═══ Listed records

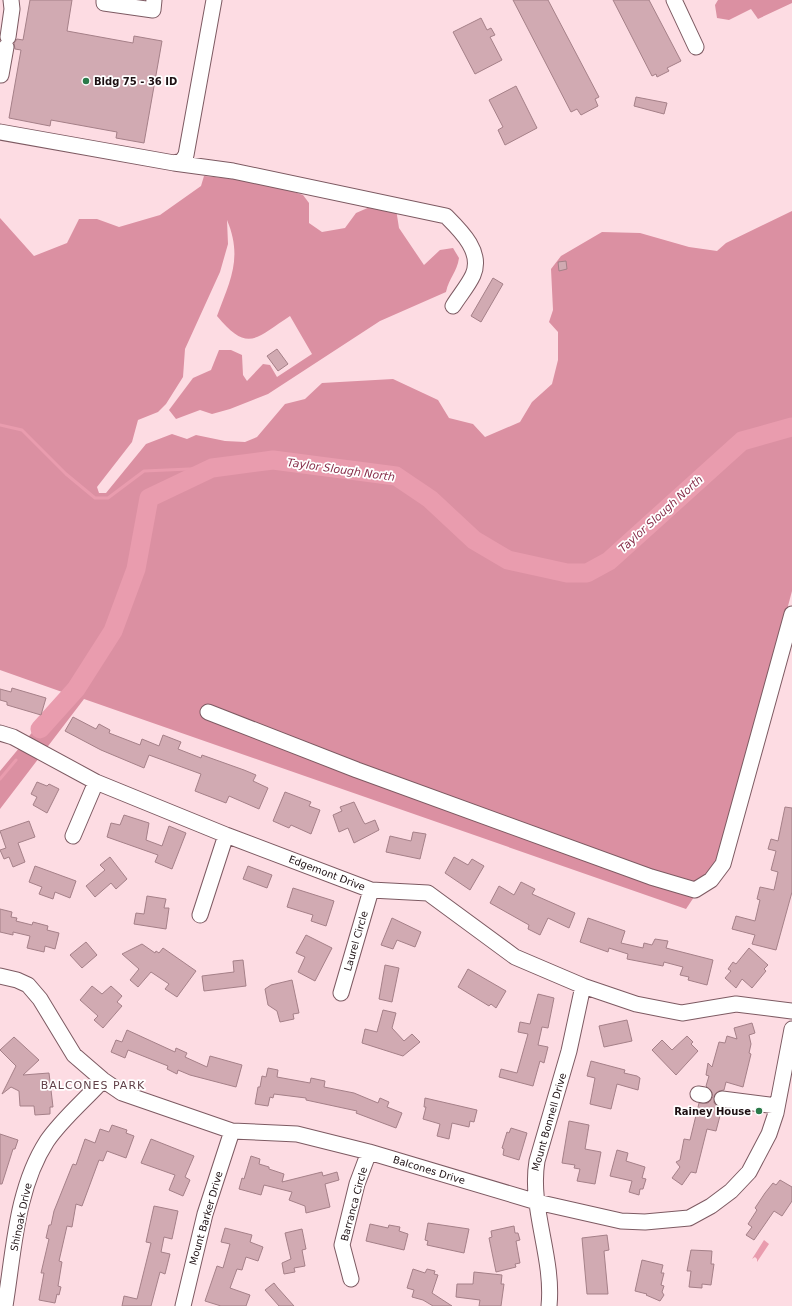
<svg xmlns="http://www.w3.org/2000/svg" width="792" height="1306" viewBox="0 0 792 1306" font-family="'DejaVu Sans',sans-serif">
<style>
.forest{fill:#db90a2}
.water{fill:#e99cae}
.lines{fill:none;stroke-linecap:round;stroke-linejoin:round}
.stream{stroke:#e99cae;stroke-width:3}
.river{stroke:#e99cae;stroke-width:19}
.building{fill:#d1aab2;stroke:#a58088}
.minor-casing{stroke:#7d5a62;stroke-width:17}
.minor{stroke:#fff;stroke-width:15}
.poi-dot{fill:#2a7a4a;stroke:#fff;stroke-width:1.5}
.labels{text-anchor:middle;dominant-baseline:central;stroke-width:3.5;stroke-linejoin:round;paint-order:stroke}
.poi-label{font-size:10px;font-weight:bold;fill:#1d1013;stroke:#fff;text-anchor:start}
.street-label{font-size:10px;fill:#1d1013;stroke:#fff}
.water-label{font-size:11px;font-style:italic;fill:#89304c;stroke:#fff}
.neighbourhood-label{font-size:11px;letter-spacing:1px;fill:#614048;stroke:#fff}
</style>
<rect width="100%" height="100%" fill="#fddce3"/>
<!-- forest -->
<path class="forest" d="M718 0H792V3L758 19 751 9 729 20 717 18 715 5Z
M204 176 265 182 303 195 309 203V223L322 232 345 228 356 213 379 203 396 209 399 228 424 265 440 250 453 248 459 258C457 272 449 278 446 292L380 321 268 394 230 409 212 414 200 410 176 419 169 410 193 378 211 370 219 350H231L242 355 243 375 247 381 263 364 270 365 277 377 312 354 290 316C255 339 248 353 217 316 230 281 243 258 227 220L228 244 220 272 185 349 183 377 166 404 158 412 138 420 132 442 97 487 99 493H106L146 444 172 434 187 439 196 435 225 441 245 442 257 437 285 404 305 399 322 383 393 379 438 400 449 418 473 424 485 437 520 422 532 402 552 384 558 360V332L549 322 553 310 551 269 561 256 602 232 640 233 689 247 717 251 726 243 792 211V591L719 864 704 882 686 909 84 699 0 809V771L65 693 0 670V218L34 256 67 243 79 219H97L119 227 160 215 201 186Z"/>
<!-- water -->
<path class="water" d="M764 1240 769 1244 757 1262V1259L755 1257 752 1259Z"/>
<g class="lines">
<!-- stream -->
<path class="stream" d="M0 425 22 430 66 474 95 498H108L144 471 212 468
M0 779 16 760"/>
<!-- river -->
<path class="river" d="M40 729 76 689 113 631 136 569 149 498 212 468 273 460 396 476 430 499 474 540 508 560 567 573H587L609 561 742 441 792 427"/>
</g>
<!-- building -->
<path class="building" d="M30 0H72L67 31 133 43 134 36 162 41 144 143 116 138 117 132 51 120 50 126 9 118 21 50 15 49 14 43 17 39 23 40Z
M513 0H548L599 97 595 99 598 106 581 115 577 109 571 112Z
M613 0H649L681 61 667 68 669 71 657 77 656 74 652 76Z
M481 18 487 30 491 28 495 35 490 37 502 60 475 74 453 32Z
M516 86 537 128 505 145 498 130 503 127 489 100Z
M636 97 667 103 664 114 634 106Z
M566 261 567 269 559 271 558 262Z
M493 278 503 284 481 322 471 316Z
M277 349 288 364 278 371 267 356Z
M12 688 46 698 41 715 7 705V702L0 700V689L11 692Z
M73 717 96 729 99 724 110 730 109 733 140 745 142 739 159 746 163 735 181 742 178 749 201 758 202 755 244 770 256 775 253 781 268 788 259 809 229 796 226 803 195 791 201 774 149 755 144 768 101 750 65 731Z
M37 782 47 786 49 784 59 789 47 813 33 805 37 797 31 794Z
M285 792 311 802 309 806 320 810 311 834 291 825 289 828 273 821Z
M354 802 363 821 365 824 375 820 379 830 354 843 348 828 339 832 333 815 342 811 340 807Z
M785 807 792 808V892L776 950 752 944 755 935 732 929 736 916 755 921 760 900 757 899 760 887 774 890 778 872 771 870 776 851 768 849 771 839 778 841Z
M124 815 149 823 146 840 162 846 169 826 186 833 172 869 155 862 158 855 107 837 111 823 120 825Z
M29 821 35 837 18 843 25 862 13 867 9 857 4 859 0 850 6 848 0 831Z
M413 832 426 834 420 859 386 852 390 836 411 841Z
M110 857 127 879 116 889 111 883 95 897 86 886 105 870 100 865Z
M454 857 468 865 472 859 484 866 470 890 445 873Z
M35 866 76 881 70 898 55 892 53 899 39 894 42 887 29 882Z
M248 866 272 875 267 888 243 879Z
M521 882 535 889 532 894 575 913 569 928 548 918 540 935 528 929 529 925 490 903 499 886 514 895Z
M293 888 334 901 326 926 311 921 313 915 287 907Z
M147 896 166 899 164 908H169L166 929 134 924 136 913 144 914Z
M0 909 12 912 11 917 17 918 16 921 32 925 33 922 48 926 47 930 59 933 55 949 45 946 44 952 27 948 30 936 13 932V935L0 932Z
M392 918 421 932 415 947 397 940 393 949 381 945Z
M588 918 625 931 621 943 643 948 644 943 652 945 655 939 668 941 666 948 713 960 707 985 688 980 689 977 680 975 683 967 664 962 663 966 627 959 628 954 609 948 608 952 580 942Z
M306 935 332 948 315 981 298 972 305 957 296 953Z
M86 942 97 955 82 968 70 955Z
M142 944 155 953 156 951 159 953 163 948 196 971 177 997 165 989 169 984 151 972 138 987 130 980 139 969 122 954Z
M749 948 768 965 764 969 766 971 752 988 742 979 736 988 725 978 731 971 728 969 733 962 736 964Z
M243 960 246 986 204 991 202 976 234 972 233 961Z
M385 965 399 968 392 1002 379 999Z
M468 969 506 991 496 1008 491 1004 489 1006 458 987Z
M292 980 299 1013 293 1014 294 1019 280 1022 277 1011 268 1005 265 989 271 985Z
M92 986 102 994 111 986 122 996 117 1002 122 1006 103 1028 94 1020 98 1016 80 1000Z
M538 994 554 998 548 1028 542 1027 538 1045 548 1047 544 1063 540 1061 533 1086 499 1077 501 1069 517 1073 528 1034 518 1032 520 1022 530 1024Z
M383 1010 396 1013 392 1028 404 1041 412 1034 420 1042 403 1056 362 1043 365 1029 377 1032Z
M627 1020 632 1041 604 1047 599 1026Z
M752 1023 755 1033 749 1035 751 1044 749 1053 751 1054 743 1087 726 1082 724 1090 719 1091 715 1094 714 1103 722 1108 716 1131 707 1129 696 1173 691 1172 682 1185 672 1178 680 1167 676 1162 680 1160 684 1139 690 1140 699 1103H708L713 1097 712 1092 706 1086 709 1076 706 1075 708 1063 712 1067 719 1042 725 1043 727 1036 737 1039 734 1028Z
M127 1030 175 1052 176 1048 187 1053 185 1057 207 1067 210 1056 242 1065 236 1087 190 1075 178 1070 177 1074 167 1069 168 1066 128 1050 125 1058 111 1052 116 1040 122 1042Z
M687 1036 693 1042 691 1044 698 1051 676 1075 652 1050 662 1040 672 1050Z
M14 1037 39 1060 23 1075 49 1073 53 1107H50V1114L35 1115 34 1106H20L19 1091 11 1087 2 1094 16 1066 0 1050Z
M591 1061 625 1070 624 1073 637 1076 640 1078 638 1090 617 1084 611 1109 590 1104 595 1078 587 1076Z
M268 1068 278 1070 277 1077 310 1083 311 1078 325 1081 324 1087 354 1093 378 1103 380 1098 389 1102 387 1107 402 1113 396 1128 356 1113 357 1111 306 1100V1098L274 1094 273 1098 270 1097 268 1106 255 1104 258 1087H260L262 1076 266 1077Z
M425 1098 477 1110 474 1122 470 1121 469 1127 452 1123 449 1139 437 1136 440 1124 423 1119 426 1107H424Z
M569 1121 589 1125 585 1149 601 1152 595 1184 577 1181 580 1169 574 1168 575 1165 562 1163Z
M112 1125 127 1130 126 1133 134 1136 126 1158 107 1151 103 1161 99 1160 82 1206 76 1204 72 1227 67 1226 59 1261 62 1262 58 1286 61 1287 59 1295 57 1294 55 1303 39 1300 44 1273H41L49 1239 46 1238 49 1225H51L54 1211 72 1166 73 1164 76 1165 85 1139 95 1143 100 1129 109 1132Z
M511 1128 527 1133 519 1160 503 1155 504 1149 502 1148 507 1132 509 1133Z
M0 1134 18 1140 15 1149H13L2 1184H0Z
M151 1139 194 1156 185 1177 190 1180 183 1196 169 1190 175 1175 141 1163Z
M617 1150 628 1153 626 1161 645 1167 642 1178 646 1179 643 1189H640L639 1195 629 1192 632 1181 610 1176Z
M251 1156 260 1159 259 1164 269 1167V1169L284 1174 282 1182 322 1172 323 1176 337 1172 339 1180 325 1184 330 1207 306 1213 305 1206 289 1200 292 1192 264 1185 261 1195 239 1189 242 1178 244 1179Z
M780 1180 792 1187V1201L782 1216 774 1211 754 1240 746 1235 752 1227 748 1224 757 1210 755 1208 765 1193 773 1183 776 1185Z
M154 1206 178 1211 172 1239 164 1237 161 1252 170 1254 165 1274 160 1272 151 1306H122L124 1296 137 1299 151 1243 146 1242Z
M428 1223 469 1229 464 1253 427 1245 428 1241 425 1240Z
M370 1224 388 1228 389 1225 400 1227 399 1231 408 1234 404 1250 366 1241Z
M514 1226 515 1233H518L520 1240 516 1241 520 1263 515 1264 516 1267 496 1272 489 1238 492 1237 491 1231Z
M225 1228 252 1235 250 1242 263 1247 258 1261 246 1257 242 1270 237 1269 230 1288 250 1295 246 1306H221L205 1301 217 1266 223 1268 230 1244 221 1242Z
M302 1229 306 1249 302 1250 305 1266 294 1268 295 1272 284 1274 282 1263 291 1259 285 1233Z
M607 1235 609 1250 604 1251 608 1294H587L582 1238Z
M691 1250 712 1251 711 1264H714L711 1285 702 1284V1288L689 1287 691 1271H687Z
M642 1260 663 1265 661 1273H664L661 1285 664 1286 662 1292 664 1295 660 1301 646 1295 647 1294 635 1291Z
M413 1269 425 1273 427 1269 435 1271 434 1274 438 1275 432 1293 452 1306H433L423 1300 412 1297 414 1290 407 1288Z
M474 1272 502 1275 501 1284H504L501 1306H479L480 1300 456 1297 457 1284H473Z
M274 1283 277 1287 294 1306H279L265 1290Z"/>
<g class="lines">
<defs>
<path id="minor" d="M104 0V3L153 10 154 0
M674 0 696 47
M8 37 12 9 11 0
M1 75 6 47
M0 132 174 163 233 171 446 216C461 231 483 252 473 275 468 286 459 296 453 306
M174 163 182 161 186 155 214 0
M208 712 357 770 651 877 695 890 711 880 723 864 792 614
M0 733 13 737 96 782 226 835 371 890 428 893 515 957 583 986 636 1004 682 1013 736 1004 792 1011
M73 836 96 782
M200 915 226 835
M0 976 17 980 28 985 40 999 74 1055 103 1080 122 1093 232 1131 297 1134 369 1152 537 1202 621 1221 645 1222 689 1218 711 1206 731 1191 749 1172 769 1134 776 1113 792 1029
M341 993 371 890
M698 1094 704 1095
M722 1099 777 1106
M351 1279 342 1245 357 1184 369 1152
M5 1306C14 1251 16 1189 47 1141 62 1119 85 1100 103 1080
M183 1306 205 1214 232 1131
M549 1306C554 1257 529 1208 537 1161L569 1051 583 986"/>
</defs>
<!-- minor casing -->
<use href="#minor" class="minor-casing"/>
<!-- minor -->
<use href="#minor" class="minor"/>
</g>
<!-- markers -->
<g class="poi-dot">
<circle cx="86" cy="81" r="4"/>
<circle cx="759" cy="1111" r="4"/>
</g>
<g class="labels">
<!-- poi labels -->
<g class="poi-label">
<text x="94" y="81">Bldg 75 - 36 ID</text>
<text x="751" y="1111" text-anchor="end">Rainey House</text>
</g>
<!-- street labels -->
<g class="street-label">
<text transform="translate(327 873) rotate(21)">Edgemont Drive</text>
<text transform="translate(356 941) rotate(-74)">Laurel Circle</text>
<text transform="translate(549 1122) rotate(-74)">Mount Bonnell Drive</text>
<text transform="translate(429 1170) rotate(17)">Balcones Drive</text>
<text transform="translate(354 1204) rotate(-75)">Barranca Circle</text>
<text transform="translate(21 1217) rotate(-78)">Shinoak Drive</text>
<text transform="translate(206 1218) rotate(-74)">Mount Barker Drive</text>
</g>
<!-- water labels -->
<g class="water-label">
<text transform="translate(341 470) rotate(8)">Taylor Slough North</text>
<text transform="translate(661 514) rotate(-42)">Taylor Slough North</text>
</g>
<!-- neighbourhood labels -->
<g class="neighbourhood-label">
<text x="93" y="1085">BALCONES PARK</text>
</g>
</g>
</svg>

══════

* **What to do**: Would you please show every line of the material above that includes the string "linejoin"?

* **Solution for this problem**:
.lines{fill:none;stroke-linecap:round;stroke-linejoin:round}
.labels{text-anchor:middle;dominant-baseline:central;stroke-width:3.5;stroke-linejoin:round;paint-order:stroke}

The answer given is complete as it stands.